5 Mayıs 2013 Pazar

Manav reyonunda uzak sebzeleri seçme, Altın pencereli ev ve eldeki ile yetinmeme...

Altın pencereli ev isimli çocuk hikayesini sanırım bilmeyen yoktur. Özetle hikayede bir çocuk gün batımında karşı yamaçtaki evin camlarının pırıl pırıl parladığını gören çocuk, o evin camlarının altından olduğunu sanıyor. Bir gün o eve gittiğinde camlarının altın olmadığını gördüğü gibi kendi evinin de camlarının altın gibi parladığını görüyor.

Diğer bir konuda, market ve pazarda sebze reyonunda bir çok kişinin - önceleri ben de o kitleye dahildim-önündeki sebze yerine  en üstteki sebzelere uzanmaya çalıştıklarını veya tavuk gibi eşeleyerek en alttakileri seçtiklerine şahit olmuşsunuzdur. Bunda ne var ki? Para veriyoruz en iyiyi almak hakkımız diye düşünülebilir.

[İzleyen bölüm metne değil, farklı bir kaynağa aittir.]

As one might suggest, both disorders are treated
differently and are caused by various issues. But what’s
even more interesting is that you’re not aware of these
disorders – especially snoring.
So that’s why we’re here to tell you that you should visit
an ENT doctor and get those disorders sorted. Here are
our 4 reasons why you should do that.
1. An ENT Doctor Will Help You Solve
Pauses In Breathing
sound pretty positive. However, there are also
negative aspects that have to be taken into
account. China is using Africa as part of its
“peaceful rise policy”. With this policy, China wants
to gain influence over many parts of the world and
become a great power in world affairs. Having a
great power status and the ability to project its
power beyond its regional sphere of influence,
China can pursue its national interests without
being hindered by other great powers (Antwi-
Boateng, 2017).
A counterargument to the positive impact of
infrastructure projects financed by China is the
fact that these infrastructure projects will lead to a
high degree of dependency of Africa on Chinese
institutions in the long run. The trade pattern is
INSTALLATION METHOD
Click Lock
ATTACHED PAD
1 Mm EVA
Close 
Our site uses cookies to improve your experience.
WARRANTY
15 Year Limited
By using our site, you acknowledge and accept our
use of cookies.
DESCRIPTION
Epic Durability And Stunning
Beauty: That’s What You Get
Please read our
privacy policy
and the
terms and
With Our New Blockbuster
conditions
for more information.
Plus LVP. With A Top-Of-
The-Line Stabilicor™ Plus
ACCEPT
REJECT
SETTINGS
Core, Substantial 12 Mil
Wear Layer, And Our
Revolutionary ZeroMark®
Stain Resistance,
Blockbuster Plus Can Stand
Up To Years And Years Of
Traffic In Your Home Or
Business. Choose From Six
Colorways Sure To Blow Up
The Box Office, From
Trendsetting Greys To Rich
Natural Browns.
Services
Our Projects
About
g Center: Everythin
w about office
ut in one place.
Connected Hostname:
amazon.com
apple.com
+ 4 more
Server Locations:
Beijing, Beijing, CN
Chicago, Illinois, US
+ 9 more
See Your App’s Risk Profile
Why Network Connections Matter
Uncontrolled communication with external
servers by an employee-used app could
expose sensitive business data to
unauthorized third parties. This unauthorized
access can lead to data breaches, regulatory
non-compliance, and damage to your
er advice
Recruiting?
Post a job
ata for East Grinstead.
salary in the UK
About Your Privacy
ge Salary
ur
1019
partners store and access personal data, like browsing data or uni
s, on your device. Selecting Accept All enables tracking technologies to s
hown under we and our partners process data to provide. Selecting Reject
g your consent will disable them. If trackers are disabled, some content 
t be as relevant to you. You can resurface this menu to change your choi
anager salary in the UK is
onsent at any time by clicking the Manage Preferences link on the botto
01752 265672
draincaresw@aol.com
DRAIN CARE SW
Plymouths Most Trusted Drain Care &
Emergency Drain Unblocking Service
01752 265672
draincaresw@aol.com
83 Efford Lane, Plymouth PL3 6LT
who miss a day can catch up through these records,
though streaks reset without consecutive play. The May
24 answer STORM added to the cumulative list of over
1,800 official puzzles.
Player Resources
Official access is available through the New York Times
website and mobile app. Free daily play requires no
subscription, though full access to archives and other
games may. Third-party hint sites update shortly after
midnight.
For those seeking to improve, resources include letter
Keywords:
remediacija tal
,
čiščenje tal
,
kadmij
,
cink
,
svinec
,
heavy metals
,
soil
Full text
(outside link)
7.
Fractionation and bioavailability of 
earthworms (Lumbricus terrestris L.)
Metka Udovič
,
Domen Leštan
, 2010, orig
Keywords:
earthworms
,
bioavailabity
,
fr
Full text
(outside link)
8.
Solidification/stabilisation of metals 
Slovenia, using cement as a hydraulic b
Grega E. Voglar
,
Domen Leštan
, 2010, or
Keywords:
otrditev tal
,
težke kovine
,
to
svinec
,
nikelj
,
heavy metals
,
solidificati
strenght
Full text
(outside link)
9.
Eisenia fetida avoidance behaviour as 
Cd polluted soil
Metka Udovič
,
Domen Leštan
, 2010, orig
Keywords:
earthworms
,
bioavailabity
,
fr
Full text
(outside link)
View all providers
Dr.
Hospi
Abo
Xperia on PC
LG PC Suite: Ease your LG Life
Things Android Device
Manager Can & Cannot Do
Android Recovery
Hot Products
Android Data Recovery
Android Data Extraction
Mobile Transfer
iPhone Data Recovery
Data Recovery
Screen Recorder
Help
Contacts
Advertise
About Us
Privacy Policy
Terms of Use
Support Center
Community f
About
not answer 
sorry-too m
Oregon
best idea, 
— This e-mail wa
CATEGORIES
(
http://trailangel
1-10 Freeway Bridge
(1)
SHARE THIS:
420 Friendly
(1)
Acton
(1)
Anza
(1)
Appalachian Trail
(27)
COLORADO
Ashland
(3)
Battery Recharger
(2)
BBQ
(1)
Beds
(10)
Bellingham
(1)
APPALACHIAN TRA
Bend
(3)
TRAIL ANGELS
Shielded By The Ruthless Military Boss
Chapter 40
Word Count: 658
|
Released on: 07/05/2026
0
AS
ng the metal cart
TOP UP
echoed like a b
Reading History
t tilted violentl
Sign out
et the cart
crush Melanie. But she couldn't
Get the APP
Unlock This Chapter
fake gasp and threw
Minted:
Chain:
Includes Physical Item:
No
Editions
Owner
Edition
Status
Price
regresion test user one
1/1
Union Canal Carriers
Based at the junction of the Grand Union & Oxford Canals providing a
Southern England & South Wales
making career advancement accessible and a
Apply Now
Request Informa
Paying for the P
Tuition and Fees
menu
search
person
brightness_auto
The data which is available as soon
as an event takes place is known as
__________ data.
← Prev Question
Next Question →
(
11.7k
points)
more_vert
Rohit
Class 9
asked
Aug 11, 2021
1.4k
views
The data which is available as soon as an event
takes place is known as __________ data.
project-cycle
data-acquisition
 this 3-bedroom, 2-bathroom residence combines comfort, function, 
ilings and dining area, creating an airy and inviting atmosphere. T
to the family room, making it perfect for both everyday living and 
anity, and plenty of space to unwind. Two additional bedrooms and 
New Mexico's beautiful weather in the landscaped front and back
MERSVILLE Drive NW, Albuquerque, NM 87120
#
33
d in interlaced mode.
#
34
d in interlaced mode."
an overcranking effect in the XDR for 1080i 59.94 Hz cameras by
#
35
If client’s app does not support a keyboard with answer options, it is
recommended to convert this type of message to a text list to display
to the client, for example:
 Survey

Evet en iyiyi almak hakkımız fakat en iyi her zaman acaba en uzaktaki olan mıdır?
Sebze reyonunda bir çok kişi reyonun her tarafından seçmektedir. Önce önümüzdekileri seçip, artık önümüzdekilerin tamamen işe yaramaz olduğuna karar verdikten sonra diğer taraflara geçebiliriz.

Esas gelmek istediğim konu şu:

Eşin,sevgilinin,arkadaşın,işin en iyisini,güzelini hep uzaklarda arıyoruz. Uzaklardakini elde ettiğimizde ise daha önce elimizde olandan çok da farklı olmadığını görüyoruz.